+++ SOURCE INFORMATION
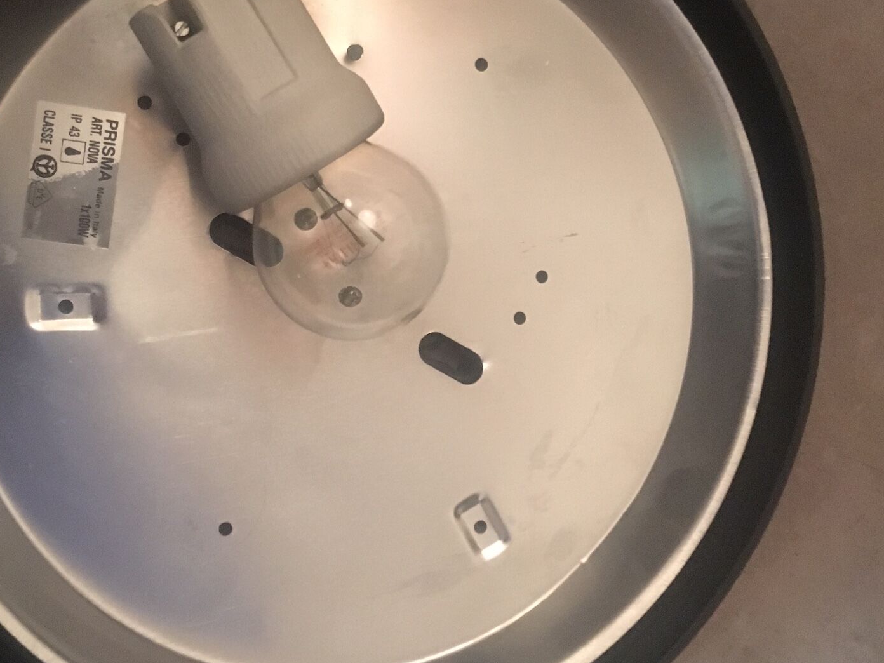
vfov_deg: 34.3
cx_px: 361
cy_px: 293
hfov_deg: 44.6
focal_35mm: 42
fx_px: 1073
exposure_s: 1/17
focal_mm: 4.15
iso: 320
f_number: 2.2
++++++
▶ [EXERCISE] The material above is to be transcribed exactly, with its images omitted.

▶ [OUTPUT BELOW]
vfov_deg: 34.3
cx_px: 361
cy_px: 293
hfov_deg: 44.6
focal_35mm: 42
fx_px: 1073
exposure_s: 1/17
focal_mm: 4.15
iso: 320
f_number: 2.2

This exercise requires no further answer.